(ANKARA)
Siber Güvenlik Kanunu Teklifinin Türkiye Büyük Millet Meclisi (TBMM) Milli Savunma Komisyonu’nda kabul edilmesinin ardından, Cumhuriyet Halk Partisi (CHP) Ordu Milletvekili Seyit Torun, itirazlarını dile getirdi. Torun, “Dikta rejimlerinin en temel unsurlarından biri sansürdür. Dezenformasyon Yasası, Sosyal Medya Yasası ve mevcut sansür uygulamaları yetersiz kalmışken, şimdi de Siber Güvenlik Başkanlığı aracılığıyla tuhaf bir sansür sistemi getiriyorlar.” ifadelerini kullandı.
CHP Ordu Milletvekili Seyit Torun, Siber Güvenlik Başkanlığı’nın kurulmasıyla ilgili yazılı bir açıklama yaptı. Torun, açıklamasında şu ifadeleri kullandı:
- “Bugün Milli Savunma Komisyonu’nda Siber Güvenlik Kanun Teklifi’ni görüştük. Yine güvenlik bahanesi arkasına sığınarak, kişisel hak ve özgürlükleri hiçe sayan maddeleri bize dayatmaya çalıştılar. ‘Perşembenin gelişi çarşambadan bellidir’ derler ya; Kurumun kuruluşuna dair bir kanun teklifi ortada yokken, 8 Ocak’ta Resmi Gazete’de yayımlanan Cumhurbaşkanlığı Kararnamesi ile kurulacağı duyurulan Siber Güvenlik Başkanlığı, siber alanda da Cumhurbaşkanının hükümranlığını pekiştirecek yetkilerle donatılıyor.”

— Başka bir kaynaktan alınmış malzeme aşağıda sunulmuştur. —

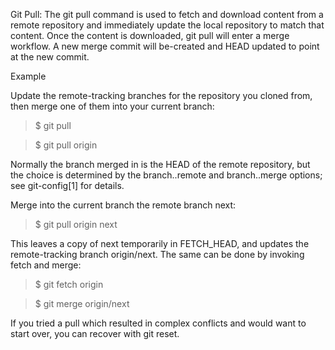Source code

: Git Pull: The git pull command is used to fetch and download content from a remote repository and immediately update the local repository to match that content. Once the content is downloaded, git pull will enter a merge workflow. A new merge commit will be-created and HEAD updated to point at the new commit. 


Example

Update the remote-tracking branches for the repository you cloned from, then merge one of them into your current branch:

> $ git pull

> $ git pull origin

Normally the branch merged in is the HEAD of the remote repository, but the choice is determined by the branch.<name>.remote and branch.<name>.merge options; see git-config[1] for details.

Merge into the current branch the remote branch next:

> $ git pull origin next

This leaves a copy of next temporarily in FETCH_HEAD, and updates the remote-tracking branch origin/next. The same can be done by invoking fetch and merge:

> $ git fetch origin

> $ git merge origin/next

If you tried a pull which resulted in complex conflicts and would want to start over, you can recover with git reset.
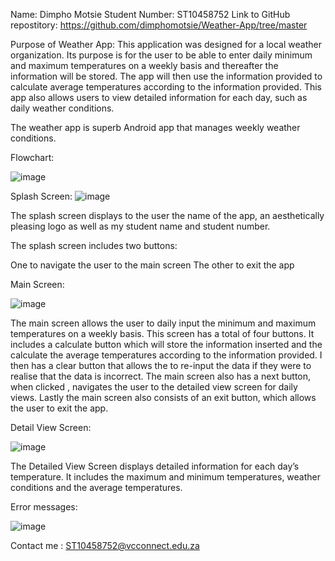 Name: Dimpho Motsie
Student Number: ST10458752
Link to GitHub repostitory: https://github.com/dimphomotsie/Weather-App/tree/master

Purpose of Weather App: 
This application was designed for a local weather organization. Its purpose is for the user to be able to enter daily minimum and maximum temperatures on a weekly basis and thereafter the information will be stored. The app will then use the information provided to calculate average temperatures according to the information provided. This app also allows users to view detailed information for each day, such as daily weather conditions.

The weather app is superb Android app that manages weekly weather conditions.

Flowchart:

![image](https://github.com/dimphomotsie/Weather-App/assets/163859725/ae6268ce-1a3d-4241-bf76-8ab370f35cc6)

Splash Screen: 
![image](https://github.com/dimphomotsie/Weather-App/assets/163859725/a605ffb0-32c7-4d6c-9147-6537278df35e)

The splash screen displays to the user the name of the app, an aesthetically pleasing logo  as well as my student name and student number. 

The splash screen includes two buttons:

One to navigate the user to the main screen
The other to exit the app

Main Screen:

![image](https://github.com/dimphomotsie/Weather-App/assets/163859725/cb0c1a27-9244-4e4a-bfa3-937b4b650e10)

The main screen allows the user to daily input the minimum and maximum temperatures on a weekly basis. This screen has a total of four buttons. It includes a calculate button which will store the  information inserted and the calculate the average temperatures according to the information provided. I then has a clear button that allows the to re-input the data if they were to realise that the data is incorrect. The main screen also has a next button, when clicked , navigates the user to the detailed view screen for daily views. Lastly the main screen also consists of an exit button, which allows the user to exit the app.

Detail View Screen: 

![image](https://github.com/dimphomotsie/Weather-App/assets/163859725/f0729b5a-318c-4ff0-b1ae-d079c9574ea5)

The Detailed View Screen displays detailed information for each day’s temperature. It includes the maximum and minimum temperatures, weather conditions and the average temperatures.

Error messages:

![image](https://github.com/dimphomotsie/Weather-App/assets/163859725/47e1f01f-6553-4eec-a70a-eebafe7517bc)


Contact me : ST10458752@vcconnect.edu.za













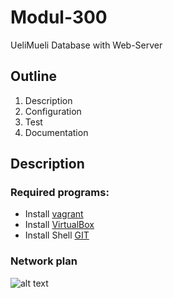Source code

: # Modul-300
UeliMueli
Database with Web-Server
## Outline
1. Description
2. Configuration
3. Test
4. Documentation

## Description
### Required programs:
* Install [vagrant](https://www.vagrantup.com/downloads.html "Vagrant Download Link")
* Install [VirtualBox](https://www.virtualbox.org/wiki/Downloads "VirtualBox Download Link")
* Install Shell [GIT](https://git-scm.com/downloads "GIT Download Link")

### Network plan
![alt text](C:\Users\T450\Documents\Schule\Modul_300/Netzwerkplan.png "Network Diagram")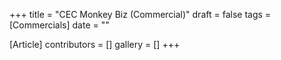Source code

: +++
title = "CEC Monkey Biz (Commercial)"
draft = false
tags = [Commercials]
date = ""

[Article]
contributors = []
gallery = []
+++
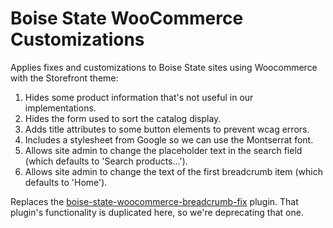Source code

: # Boise State WooCommerce Customizations
Applies fixes and customizations to Boise State sites using Woocommerce with the Storefront theme:
1. Hides some product information that's not useful in our implementations. 
1. Hides the form used to sort the catalog display. 
1. Adds title attributes to some button elements to prevent wcag errors. 
1. Includes a stylesheet from Google so we can use the Montserrat font.
1. Allows site admin to change the placeholder text in the search field (which defaults to 'Search products...').
1. Allows site admin to change the text of the first breadcrumb item (which defaults to 'Home').

Replaces the [boise-state-woocommerce-breadcrumb-fix](https://github.com/OITWPsupport/boise-state-woocommerce-breadcrumb-fix) plugin. That plugin's functionality is duplicated here, so we're deprecating that one.
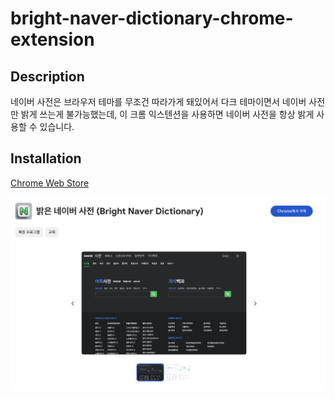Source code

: # bright-naver-dictionary-chrome-extension

## Description

네이버 사전은 브라우저 테마를 무조건 따라가게 돼있어서 다크 테마이면서 네이버 사전만 밝게 쓰는게 불가능했는데, 이 크롬 익스텐션을 사용하면 네이버 사전을 항상 밝게 사용할 수 있습니다.

## Installation

[Chrome Web Store](https://chromewebstore.google.com/detail/%EB%B0%9D%EC%9D%80-%EB%84%A4%EC%9D%B4%EB%B2%84-%EC%82%AC%EC%A0%84-bright-naver-di/pmnifccaihgpajcofmjimblebmbhaalf?hl=ko)

![image](./image.png)

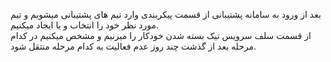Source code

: <p>بعد از ورود به سامانه پشتیبانی از قسمت پیکربندی وارد تیم های پشتیبانی میشویم و تیم مورد نظر خود را انتخاب و یا ایجاد میکنیم.<br>از قسمت سلف سرویس تیک بسته شدن خودکار را میزنیم و مشخص میکنیم در کدام مرحله بعد از گذشت چند روز عدم فعالیت به کدام مرحله منتقل شود.</p>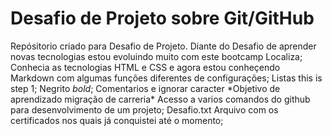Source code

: # Desafio de Projeto sobre Git/GitHub
Repósitorio criado para Desafio de Projeto.
Diante do Desafio de aprender novas tecnologias estou evoluindo muito com este bootcamp Localiza;
Conhecia as tecnologias HTML e CSS e agora estou conheçendo Markdown com algumas funções diferentes de configurações;
Listas this is step 1;
Negrito *bold*;
Comentarios e ignorar caracter \*Objetivo de aprendizado migração de carreria\*
Acesso a varios comandos do github para desenvolvimento de um projeto;
Desafio.txt 
Arquivo com os certificados nos quais já conquistei até o momento;


 
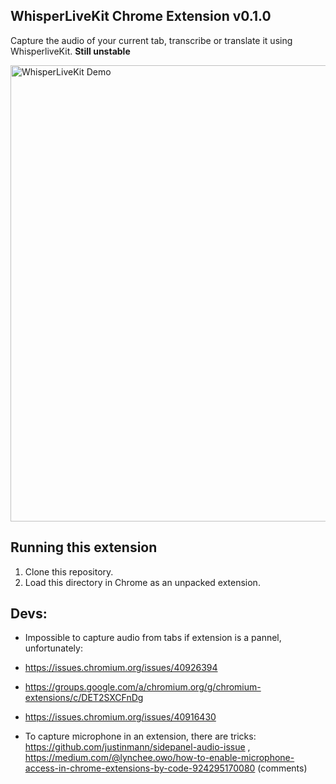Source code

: ## WhisperLiveKit Chrome Extension v0.1.0
Capture the audio of your current tab, transcribe or translate it using WhisperliveKit. **Still unstable**

<img src="https://raw.githubusercontent.com/QuentinFuxa/WhisperLiveKit/refs/heads/main/chrome-extension/demo-extension.png" alt="WhisperLiveKit Demo" width="730">

## Running this extension
1. Clone this repository.
2. Load this directory in Chrome as an unpacked extension.


## Devs:
- Impossible to capture audio from tabs if extension is a pannel, unfortunately: 
- https://issues.chromium.org/issues/40926394
- https://groups.google.com/a/chromium.org/g/chromium-extensions/c/DET2SXCFnDg
- https://issues.chromium.org/issues/40916430

- To capture microphone in an extension, there are tricks: https://github.com/justinmann/sidepanel-audio-issue , https://medium.com/@lynchee.owo/how-to-enable-microphone-access-in-chrome-extensions-by-code-924295170080 (comments)
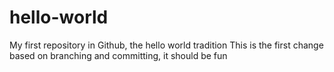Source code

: # hello-world
My  first repository in Github, the hello world tradition
This is the first change based on branching and committing, it should be fun
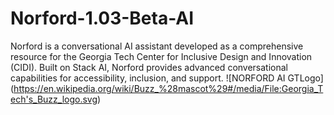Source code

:# Norford-1.03-Beta-AI
Norford is a conversational AI assistant developed as a comprehensive resource for the Georgia Tech Center for Inclusive Design and Innovation (CIDI). Built on Stack AI, Norford provides advanced conversational capabilities for accessibility, inclusion, and support.
![NORFORD AI GTLogo] (https://en.wikipedia.org/wiki/Buzz_%28mascot%29#/media/File:Georgia_Tech's_Buzz_logo.svg)

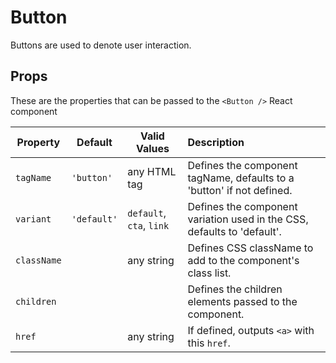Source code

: # Button

Buttons are used to denote user interaction.

## Props

These are the properties that can be passed to the `<Button />` React component

Property | Default | Valid Values | Description
--- | --- | --- |:---
`tagName` |  `'button'` | any HTML tag | Defines the component tagName, defaults to a 'button' if not defined. 
`variant` | `'default'` | `default`, `cta`, `link` | Defines the component variation used in the CSS, defaults to 'default'. 
`className` | &nbsp; | any string | Defines CSS className to add to the component's class list.
`children` | &nbsp; |  &nbsp; | Defines the children elements passed to the component. 
`href`| &nbsp; | any string  | If defined, outputs `<a>` with this `href`. 

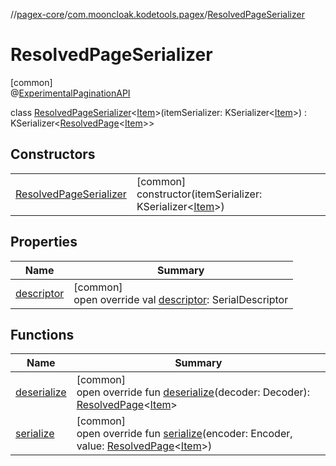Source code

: //[pagex-core](../../../index.md)/[com.mooncloak.kodetools.pagex](../index.md)/[ResolvedPageSerializer](index.md)

# ResolvedPageSerializer

[common]\
@[ExperimentalPaginationAPI](../-experimental-pagination-a-p-i/index.md)

class [ResolvedPageSerializer](index.md)&lt;[Item](index.md)&gt;(itemSerializer: KSerializer&lt;[Item](index.md)&gt;) : KSerializer&lt;[ResolvedPage](../-resolved-page/index.md)&lt;[Item](index.md)&gt;&gt;

## Constructors

| | |
|---|---|
| [ResolvedPageSerializer](-resolved-page-serializer.md) | [common]<br>constructor(itemSerializer: KSerializer&lt;[Item](index.md)&gt;) |

## Properties

| Name | Summary |
|---|---|
| [descriptor](descriptor.md) | [common]<br>open override val [descriptor](descriptor.md): SerialDescriptor |

## Functions

| Name | Summary |
|---|---|
| [deserialize](deserialize.md) | [common]<br>open override fun [deserialize](deserialize.md)(decoder: Decoder): [ResolvedPage](../-resolved-page/index.md)&lt;[Item](index.md)&gt; |
| [serialize](serialize.md) | [common]<br>open override fun [serialize](serialize.md)(encoder: Encoder, value: [ResolvedPage](../-resolved-page/index.md)&lt;[Item](index.md)&gt;) |
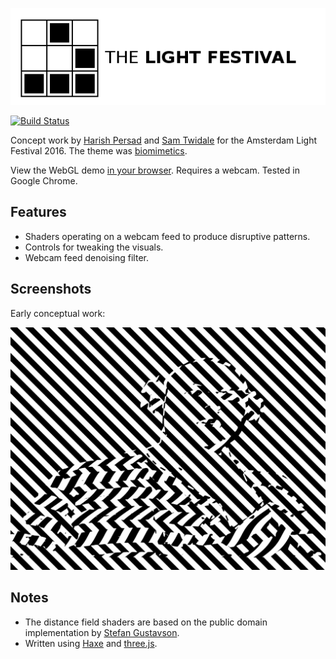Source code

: [![Amsterdam Light Festival Biomimetics](screenshots/amsterdam_light_festival_logo.png?raw=true "Concept Work Logo")](https://tw1ddle.github.io/Amsterdam-Light-Festival-2016/)

[![Build Status](https://img.shields.io/travis/Tw1ddle/Amsterdam-Light-Festival-2016.svg?style=flat-square)](https://travis-ci.org/Tw1ddle/Amsterdam-Light-Festival-2016)

Concept work by [Harish Persad](http://harishpersad.tumblr.com/) and [Sam Twidale](http://samcodes.co.uk/code/) for the Amsterdam Light Festival 2016. The theme was [biomimetics](https://en.wikipedia.org/wiki/Biomimetics).

View the WebGL demo [in your browser](https://tw1ddle.github.io/Amsterdam-Light-Festival-2016/). Requires a webcam. Tested in Google Chrome.

## Features ##
* Shaders operating on a webcam feed to produce disruptive patterns.
* Controls for tweaking the visuals.
* Webcam feed denoising filter.

## Screenshots ##

Early conceptual work:

![Screenshot](screenshots/dazzle_patterns_screenshot_0.gif?raw=true "Dazzle patterns - Amsterdam Light Festival Concept Screenshot 1")

## Notes ##
* The distance field shaders are based on the public domain implementation by [Stefan Gustavson](http://openglinsights.com/).
* Written using [Haxe](http://haxe.org/) and [three.js](http://threejs.org/).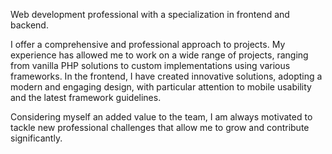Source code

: Web development professional with a specialization in frontend and backend.

I offer a comprehensive and professional approach to projects. My experience has allowed me to work on a wide range of projects, ranging from vanilla PHP solutions to custom implementations using various frameworks. In the frontend, I have created innovative solutions, adopting a modern and engaging design, with particular attention to mobile usability and the latest framework guidelines.

Considering myself an added value to the team, I am always motivated to tackle new professional challenges that allow me to grow and contribute significantly.

<!---
BottyIvan/BottyIvan is a ✨ special ✨ repository because its `README.md` (this file) appears on your GitHub profile.
You can click the Preview link to take a look at your changes.
--->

- “Kanun teklifine göre, Siber Güvenlik Kurulu’nun Başkanı tahmin edileceği üzere Cumhurbaşkanı olacak. Ancak, ilgili kararnameye göre Başkanlık aynı zamanda Cumhurbaşkanına karşı sorumlu olacak. Açık bir dille ifade etmek gerekirse, Cumhurbaşkanı kendi başkanlık ettiği kurumu kendisi denetleyecek. Ucube başkanlık sistemine bir ucube kurum daha eklenmiş olacak.”
- “Cumhurbaşkanı, gerekli gördüğü durumlarda mahkeme kararı olmaksızın, konutlarda, işyerlerinde ve kamuya kapalı alanlarda arama yapma ve el koyma yetkisine sahip olacak. Sonrasında mahkeme kararı alınması gerekecek. Vatandaşın kapısı kırıldıktan sonra mahkeme kararına neden ihtiyaç duyuluyor? diye soracak olursanız, bu durumun minarenin kılıfı minare çalındıktan sonra hazırlanmasına benzer bir durum olduğunu söyleyebilirim.”
- “Kamu kurum ve kuruluşları için mahkeme kararı alınmasına ise hiç gerek görülmemiş. Cumhurbaşkanı, mahkemeyle, izinle veya bürokrasiyle uğraşmadan, istediği belediye başkanının veya istediği bürokratın odasına girebilecek. Bu iktidarın Anayasa’yı tanımadığı olayları defalarca yaşadık ama şimdi zorbalığı yasal düzenlemeyle meşru kılmak tek adam rejiminde yeni bir seviyeye ulaşmış durumda.”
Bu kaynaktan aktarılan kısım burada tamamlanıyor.